# AIM OF THE TASK
Include the line with "Savoia-Marchetti" and every line before it in the entries below, echoed exactly, but not the pictures.

Saved entries:
◆ ◆ ◆ ◆ ◆
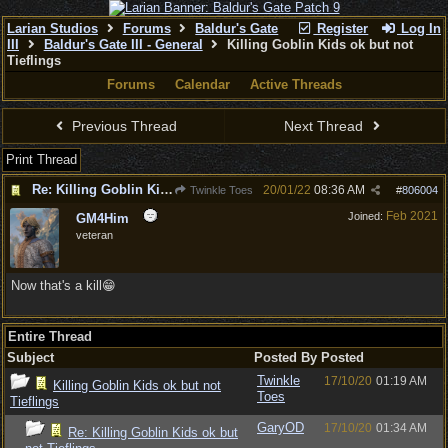
Larian Studios
Forums
Baldur's Gate
Register
Log In
III
Baldur's Gate III - General
Killing Goblin Kids ok but not
Tieflings
Forums
Calendar
Active Threads
Previous Thread
Next Thread
Print Thread
Re: Killing Goblin Kids ok but not Tieflings
20/01/22
08:36 AM
Twinkle Toes
#
806004
Feb 2021
Joined:
GM4Him
veteran
Now that's a kill😁
Entire Thread
Subject
Posted By
Posted
Twinkle
17/10/20
01:19 AM
Killing Goblin Kids ok but not
Toes
Tieflings
GaryOD
17/10/20
01:34 AM
Re: Killing Goblin Kids ok but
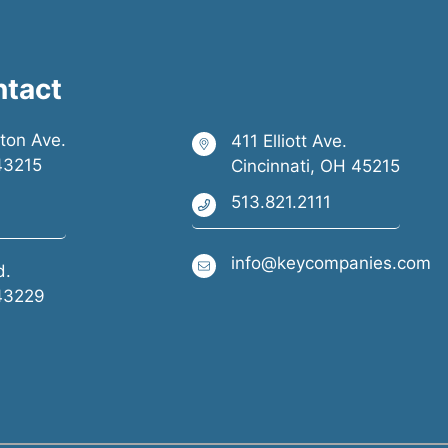
ntact
ston Ave.
411 Elliott Ave.
43215
Cincinnati, OH 45215
513.821.2111
info@keycompanies.com
d.
43229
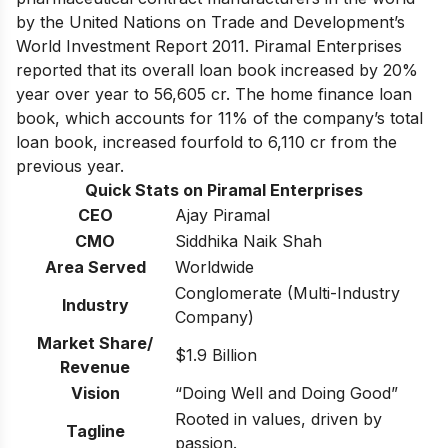
by the United Nations on Trade and Development’s
World Investment Report 2011. Piramal Enterprises
reported that its overall loan book increased by 20%
year over year to 56,605 cr. The home finance loan
book, which accounts for 11% of the company’s total
loan book, increased fourfold to 6,110 cr from the
previous year.
Quick Stats on Piramal Enterprises
CEO
Ajay Piramal
CMO
Siddhika Naik Shah
Area Served
Worldwide
Conglomerate (Multi-Industry
Industry
Company)
Market Share/
$1.9 Billion
Revenue
Vision
“Doing Well and Doing Good”
Rooted in values, driven by
Tagline
passion.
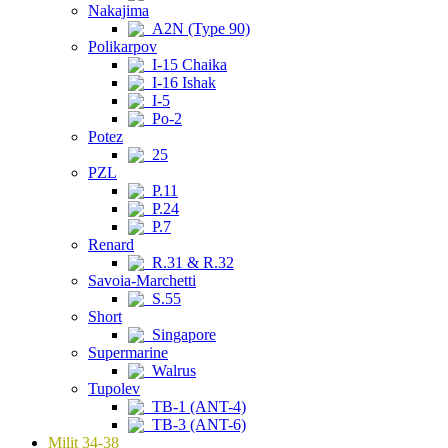
Nakajima
A2N (Type 90)
Polikarpov
I-15 Chaika
I-16 Ishak
I-5
Po-2
Potez
25
PZL
P.11
P.24
P.7
Renard
R.31 & R.32
Savoia-Marchetti
S.55
Short
Singapore
Supermarine
Walrus
Tupolev
TB-1 (ANT-4)
TB-3 (ANT-6)
Milit 34-38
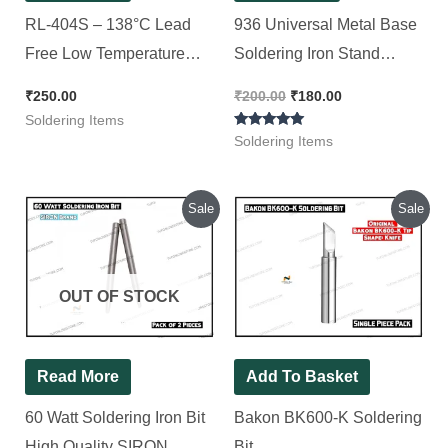
RL-404S – 138°C Lead
936 Universal Metal Base
Free Low Temperature
Soldering Iron Stand
Solder Paste – Relife
Station With Holder and
₹
250.00
₹
200.00
₹
180.00
Sponge Cleaner Black
Soldering Items
Rated
Color 6 X 3 X 2.5 Inches
Soldering Items
5.00
out of 5
Original
Current
Original
Current
Sale
Sale
price
price
price
price
was:
is:
was:
is:
₹140.00.
₹100.00.
₹400.00.
₹200.00.
OUT OF STOCK
Read More
Add To Basket
60 Watt Soldering Iron Bit
Bakon BK600-K Soldering
High Quality SIRON
Bit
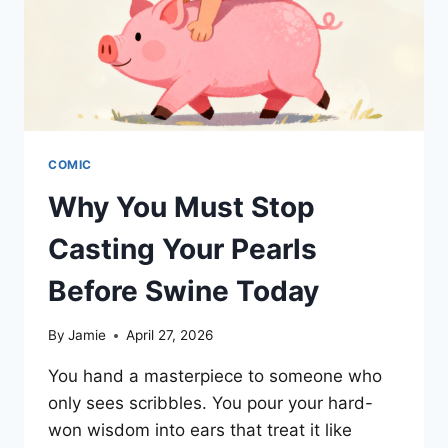
COMIC
Why You Must Stop
Casting Your Pearls
Before Swine Today
By
Jamie
April 27, 2026
You hand a masterpiece to someone who
only sees scribbles. You pour your hard-
won wisdom into ears that treat it like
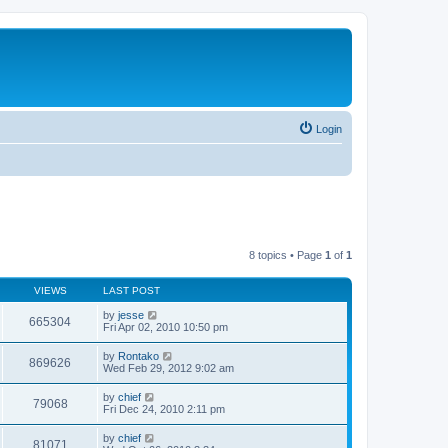
Login
8 topics • Page
1
of
1
VIEWS
LAST POST
by
jesse
665304
Fri Apr 02, 2010 10:50 pm
by
Rontako
869626
Wed Feb 29, 2012 9:02 am
by
chief
79068
Fri Dec 24, 2010 2:11 pm
by
chief
81071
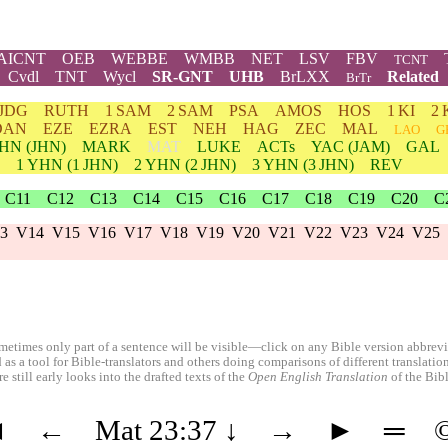
AICNT
OEB
WEBBE
WMBB
NET
LSV
FBV
TCNT
Cvdl
TNT
Wycl
SR-GNT
UHB
BrLXX
Related
BrTr
JDG
RUTH
1 SAM
2 SAM
PSA
AMOS
HOS
1 KI
2 
DAN
EZE
EZRA
EST
NEH
HAG
ZEC
MAL
LAO
G
HN
(JHN)
MARK
MAT
LUKE
ACTs
YAC (JAM)
GAL
1
YHN
(1 JHN)
2
YHN
(2 JHN)
3
YHN
(3 JHN)
REV
C11
C12
C13
C14
C15
C16
C17
C18
C19
C20
C
3
V14
V15
V16
V17
V18
V19
V20
V21
V22
V23
V24
V25
etimes only part of a sentence will be visible—click on any Bible version abbreviat
 as a tool for Bible-translators and others doing comparisons of different translati
 still early looks into the drafted texts of the
Open English Translation
of the Bib
◄
←
Mat 23:37
↓
→
►
═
◆ ◆ ◆ ◆ ◆
# REPLY
Larian Studios
Forums
Baldur's Gate
Register
Log In
III
Baldur's Gate III - General
Killing Goblin Kids ok but not
Tieflings
Forums
Calendar
Active Threads
Previous Thread
Next Thread
Print Thread
Re: Killing Goblin Kids ok but not Tieflings
20/01/22
08:36 AM
Twinkle Toes
#
806004
Feb 2021
Joined:
GM4Him
veteran
Now that's a kill😁
Entire Thread
Subject
Posted By
Posted
Twinkle
17/10/20
01:19 AM
Killing Goblin Kids ok but not
Toes
Tieflings
GaryOD
17/10/20
01:34 AM
Re: Killing Goblin Kids ok but
ntact
ston Ave.
411 Elliott Ave.
43215
Cincinnati, OH 45215
513.821.2111
info@keycompanies.com
d.
43229
by the United Nations on Trade and Development’s
World Investment Report 2011. Piramal Enterprises
reported that its overall loan book increased by 20%
year over year to 56,605 cr. The home finance loan
book, which accounts for 11% of the company’s total
loan book, increased fourfold to 6,110 cr from the
previous year.
Quick Stats on Piramal Enterprises
CEO
Ajay Piramal
CMO
Siddhika Naik Shah
Area Served
Worldwide
Conglomerate (Multi-Industry
Industry
Company)
Market Share/
$1.9 Billion
Revenue
Vision
“Doing Well and Doing Good”
Rooted in values, driven by
Tagline
passion.
Nakajima
A2N (Type 90)
Polikarpov
I-15 Chaika
I-16 Ishak
I-5
Po-2
Potez
25
PZL
P.11
P.24
P.7
Renard
R.31 & R.32
Savoia-Marchetti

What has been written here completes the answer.